── DATA

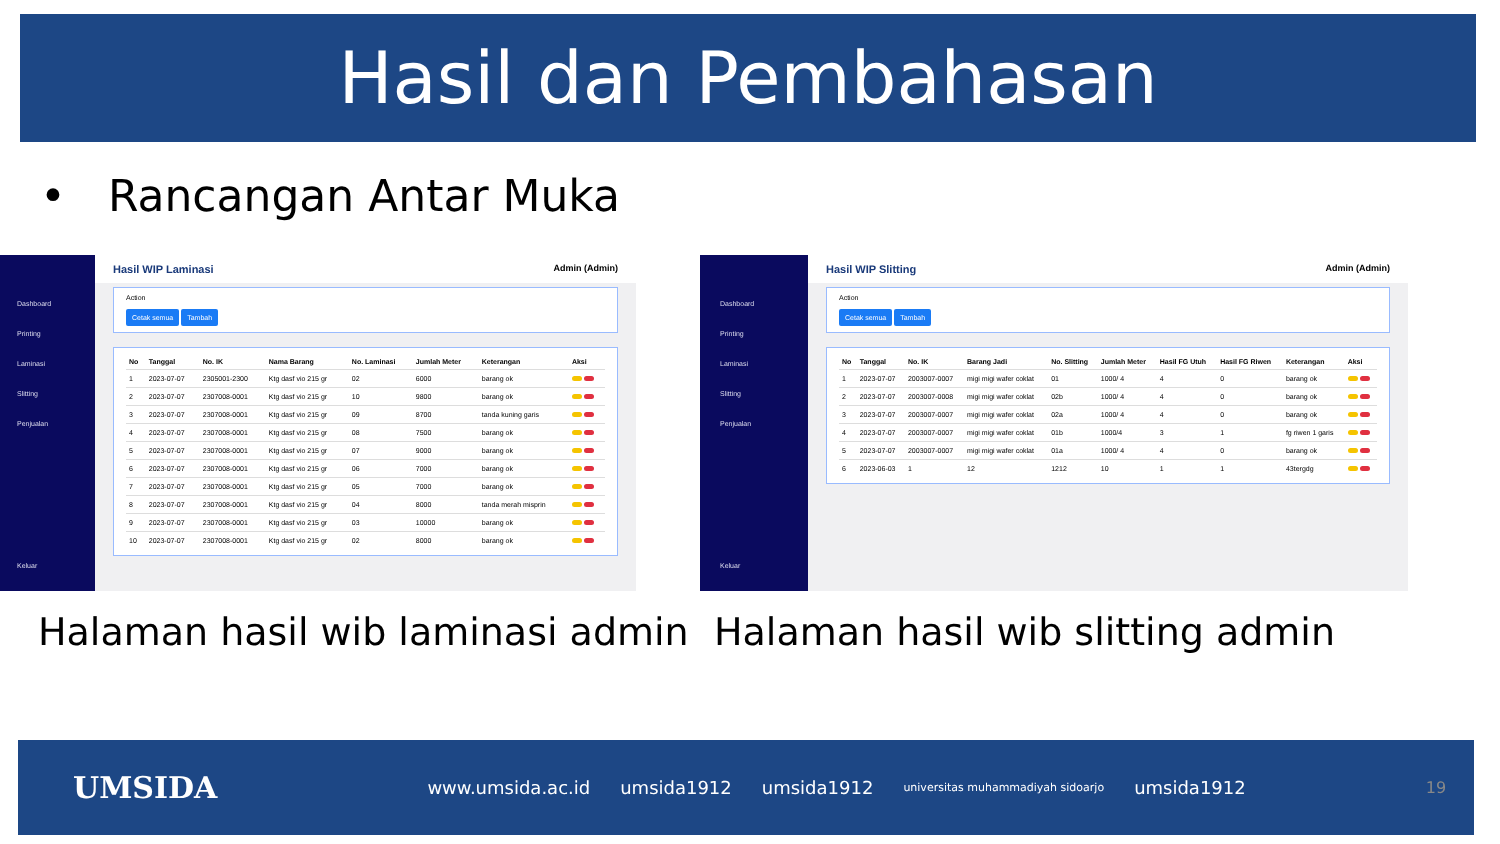Hasil dan Pembahasan
• Rancangan Antar Muka
Dashboard
Printing
Laminasi
Slitting
Penjualan
Keluar
Hasil WIP Laminasi Admin (Admin)
Action
Cetak semua Tambah
| No | Tanggal | No. IK | Nama Barang | No. Laminasi | Jumlah Meter | Keterangan | Aksi |
| --- | --- | --- | --- | --- | --- | --- | --- |
| 1 | 2023-07-07 | 2305001-2300 | Ktg dasf vio 215 gr | 02 | 6000 | barang ok | |
| 2 | 2023-07-07 | 2307008-0001 | Ktg dasf vio 215 gr | 10 | 9800 | barang ok | |
| 3 | 2023-07-07 | 2307008-0001 | Ktg dasf vio 215 gr | 09 | 8700 | tanda kuning garis | |
| 4 | 2023-07-07 | 2307008-0001 | Ktg dasf vio 215 gr | 08 | 7500 | barang ok | |
| 5 | 2023-07-07 | 2307008-0001 | Ktg dasf vio 215 gr | 07 | 9000 | barang ok | |
| 6 | 2023-07-07 | 2307008-0001 | Ktg dasf vio 215 gr | 06 | 7000 | barang ok | |
| 7 | 2023-07-07 | 2307008-0001 | Ktg dasf vio 215 gr | 05 | 7000 | barang ok | |
| 8 | 2023-07-07 | 2307008-0001 | Ktg dasf vio 215 gr | 04 | 8000 | tanda merah misprin | |
| 9 | 2023-07-07 | 2307008-0001 | Ktg dasf vio 215 gr | 03 | 10000 | barang ok | |
| 10 | 2023-07-07 | 2307008-0001 | Ktg dasf vio 215 gr | 02 | 8000 | barang ok | |
Dashboard
Printing
Laminasi
Slitting
Penjualan
Keluar
Hasil WIP Slitting Admin (Admin)
Action
Cetak semua Tambah
| No | Tanggal | No. IK | Barang Jadi | No. Slitting | Jumlah Meter | Hasil FG Utuh | Hasil FG Riwen | Keterangan | Aksi |
| --- | --- | --- | --- | --- | --- | --- | --- | --- | --- |
| 1 | 2023-07-07 | 2003007-0007 | migi migi wafer coklat | 01 | 1000/ 4 | 4 | 0 | barang ok | |
| 2 | 2023-07-07 | 2003007-0008 | migi migi wafer coklat | 02b | 1000/ 4 | 4 | 0 | barang ok | |
| 3 | 2023-07-07 | 2003007-0007 | migi migi wafer coklat | 02a | 1000/ 4 | 4 | 0 | barang ok | |
| 4 | 2023-07-07 | 2003007-0007 | migi migi wafer coklat | 01b | 1000/4 | 3 | 1 | fg riwen 1 garis | |
| 5 | 2023-07-07 | 2003007-0007 | migi migi wafer coklat | 01a | 1000/ 4 | 4 | 0 | barang ok | |
| 6 | 2023-06-03 | 1 | 12 | 1212 | 10 | 1 | 1 | 43tergdg | |
Halaman hasil wib laminasi admin
Halaman hasil wib slitting admin
UMSIDA www.umsida.ac.id umsida1912 umsida1912 universitas muhammadiyah sidoarjo umsida1912 19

────

The copy you produce must repeat all the entries exactly and contain no pictures.

Hasil dan Pembahasan
• Rancangan Antar Muka
Dashboard
Printing
Laminasi
Slitting
Penjualan
Keluar
Hasil WIP Laminasi Admin (Admin)
Action
Cetak semua Tambah
| No | Tanggal | No. IK | Nama Barang | No. Laminasi | Jumlah Meter | Keterangan | Aksi |
| --- | --- | --- | --- | --- | --- | --- | --- |
| 1 | 2023-07-07 | 2305001-2300 | Ktg dasf vio 215 gr | 02 | 6000 | barang ok | |
| 2 | 2023-07-07 | 2307008-0001 | Ktg dasf vio 215 gr | 10 | 9800 | barang ok | |
| 3 | 2023-07-07 | 2307008-0001 | Ktg dasf vio 215 gr | 09 | 8700 | tanda kuning garis | |
| 4 | 2023-07-07 | 2307008-0001 | Ktg dasf vio 215 gr | 08 | 7500 | barang ok | |
| 5 | 2023-07-07 | 2307008-0001 | Ktg dasf vio 215 gr | 07 | 9000 | barang ok | |
| 6 | 2023-07-07 | 2307008-0001 | Ktg dasf vio 215 gr | 06 | 7000 | barang ok | |
| 7 | 2023-07-07 | 2307008-0001 | Ktg dasf vio 215 gr | 05 | 7000 | barang ok | |
| 8 | 2023-07-07 | 2307008-0001 | Ktg dasf vio 215 gr | 04 | 8000 | tanda merah misprin | |
| 9 | 2023-07-07 | 2307008-0001 | Ktg dasf vio 215 gr | 03 | 10000 | barang ok | |
| 10 | 2023-07-07 | 2307008-0001 | Ktg dasf vio 215 gr | 02 | 8000 | barang ok | |
Dashboard
Printing
Laminasi
Slitting
Penjualan
Keluar
Hasil WIP Slitting Admin (Admin)
Action
Cetak semua Tambah
| No | Tanggal | No. IK | Barang Jadi | No. Slitting | Jumlah Meter | Hasil FG Utuh | Hasil FG Riwen | Keterangan | Aksi |
| --- | --- | --- | --- | --- | --- | --- | --- | --- | --- |
| 1 | 2023-07-07 | 2003007-0007 | migi migi wafer coklat | 01 | 1000/ 4 | 4 | 0 | barang ok | |
| 2 | 2023-07-07 | 2003007-0008 | migi migi wafer coklat | 02b | 1000/ 4 | 4 | 0 | barang ok | |
| 3 | 2023-07-07 | 2003007-0007 | migi migi wafer coklat | 02a | 1000/ 4 | 4 | 0 | barang ok | |
| 4 | 2023-07-07 | 2003007-0007 | migi migi wafer coklat | 01b | 1000/4 | 3 | 1 | fg riwen 1 garis | |
| 5 | 2023-07-07 | 2003007-0007 | migi migi wafer coklat | 01a | 1000/ 4 | 4 | 0 | barang ok | |
| 6 | 2023-06-03 | 1 | 12 | 1212 | 10 | 1 | 1 | 43tergdg | |
Halaman hasil wib laminasi admin
Halaman hasil wib slitting admin
UMSIDA www.umsida.ac.id umsida1912 umsida1912 universitas muhammadiyah sidoarjo umsida1912 19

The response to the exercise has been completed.